Maritime Activity Reports, Inc.

May 9, 2016

South Korea's Hyundai Heavy Industries Co Ltd, the world's biggest shipbuilder by revenue, will slash more jobs and sell non-core assets as part of efforts to cope with shrinking orders, it said on Monday.

The South Korean government has urged ailing industries to speed up restructuring efforts to help revive Asia's fourth-biggest economy. Companies such as Daewoo Shipbuilding & Marine Engineering and the country's No. 1 shipping company Hanjin Shipping have already had to undergo debt restructuring with creditors due to a severe downturn in their respective industries.

South Korea is home to the world's three largest shipbuilders - Hyundai Heavy, Daewoo Shipbuilding & Marine and Samsung Heavy Industries Co Ltd - and all three reported record losses last year due to the slump in the oil industry.

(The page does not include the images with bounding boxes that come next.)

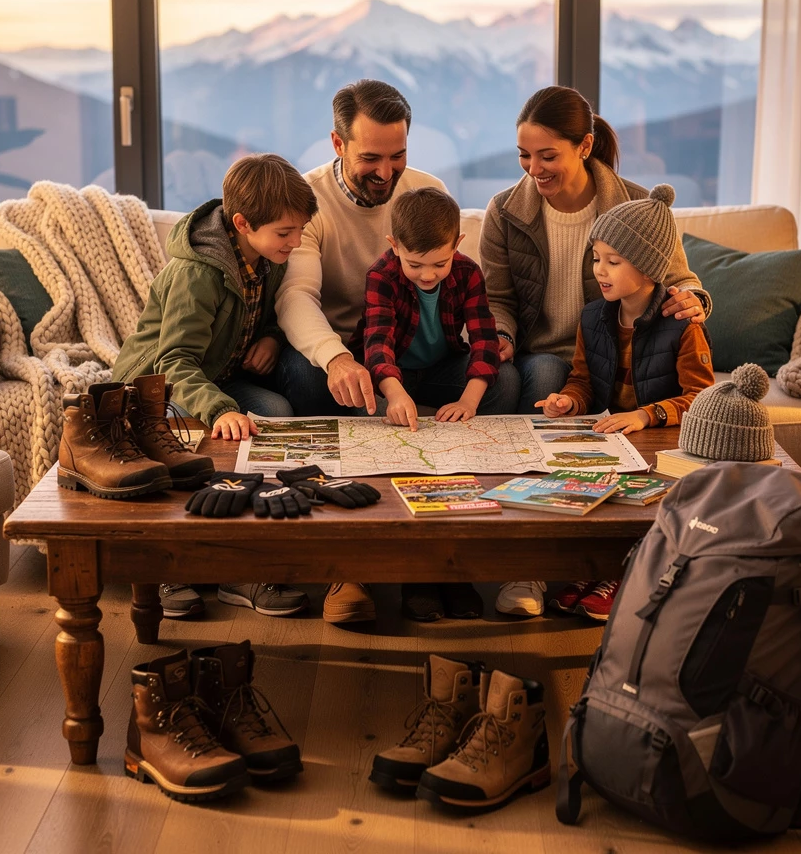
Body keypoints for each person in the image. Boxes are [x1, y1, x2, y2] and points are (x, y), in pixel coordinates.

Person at [480, 85, 711, 617]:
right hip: (541, 350)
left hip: (603, 352)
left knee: (541, 382)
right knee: (520, 377)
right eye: (524, 156)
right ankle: (503, 546)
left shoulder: (634, 207)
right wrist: (502, 337)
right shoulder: (505, 211)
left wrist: (692, 303)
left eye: (547, 156)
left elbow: (680, 279)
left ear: (585, 146)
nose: (533, 169)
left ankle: (531, 568)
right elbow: (497, 298)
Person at [274, 79, 475, 625]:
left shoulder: (427, 192)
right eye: (370, 158)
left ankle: (453, 555)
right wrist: (337, 357)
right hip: (338, 352)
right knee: (310, 380)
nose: (387, 172)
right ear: (337, 145)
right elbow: (296, 295)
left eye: (398, 155)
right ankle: (349, 564)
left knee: (501, 384)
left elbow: (461, 287)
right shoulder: (309, 200)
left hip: (413, 354)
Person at [113, 152, 318, 620]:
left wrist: (269, 336)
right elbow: (173, 359)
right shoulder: (197, 273)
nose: (296, 241)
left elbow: (267, 315)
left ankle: (240, 569)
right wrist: (219, 408)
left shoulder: (270, 257)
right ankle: (173, 567)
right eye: (286, 233)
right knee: (184, 436)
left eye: (300, 230)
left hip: (216, 379)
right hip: (154, 388)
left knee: (275, 414)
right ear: (243, 223)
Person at [535, 183, 715, 622]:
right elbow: (583, 380)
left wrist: (644, 414)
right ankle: (587, 571)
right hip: (611, 435)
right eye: (597, 258)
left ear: (651, 267)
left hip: (661, 441)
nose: (601, 270)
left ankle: (621, 576)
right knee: (574, 487)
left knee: (639, 502)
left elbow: (702, 399)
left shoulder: (681, 322)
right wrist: (568, 402)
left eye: (614, 261)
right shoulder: (594, 316)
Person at [347, 187, 512, 622]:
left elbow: (483, 340)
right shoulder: (381, 275)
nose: (427, 275)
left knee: (505, 381)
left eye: (439, 264)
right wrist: (395, 392)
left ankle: (456, 573)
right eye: (415, 264)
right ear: (394, 246)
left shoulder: (468, 272)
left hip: (442, 373)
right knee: (375, 411)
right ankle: (418, 575)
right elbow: (377, 344)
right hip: (393, 378)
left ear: (457, 245)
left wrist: (470, 399)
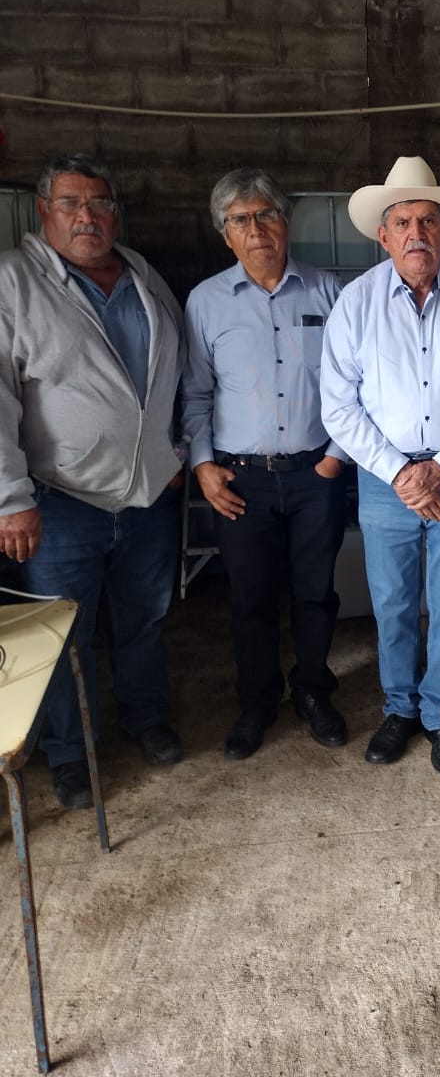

Hyundai Heavy Industries said it will carry out "voluntary retirement of manager-level employees" without identifying the target number. The shipbuilder also said it plans to sell off non-core assets such as recreational facilities.

South Korean newspaper MoneyToday said the shipbuilder plans to sell about 1 trillion won's ($855 million) worth of stocks it owns, and other assets such as golf memberships and property and buildings. It said the plan also includes letting go of 3,000 workers, or nearly 10 percent of the company's total workforce, citing the shipbuilder's internal documents.

A spokesman at Hyundai Heavy declined to comment, but said it plans to submit "self-rescue" measures to its lead creditor KEB Hana Bank this week.

Hyundai Heavy has already cut 25 percent of its senior managers and reduced overall executive pay.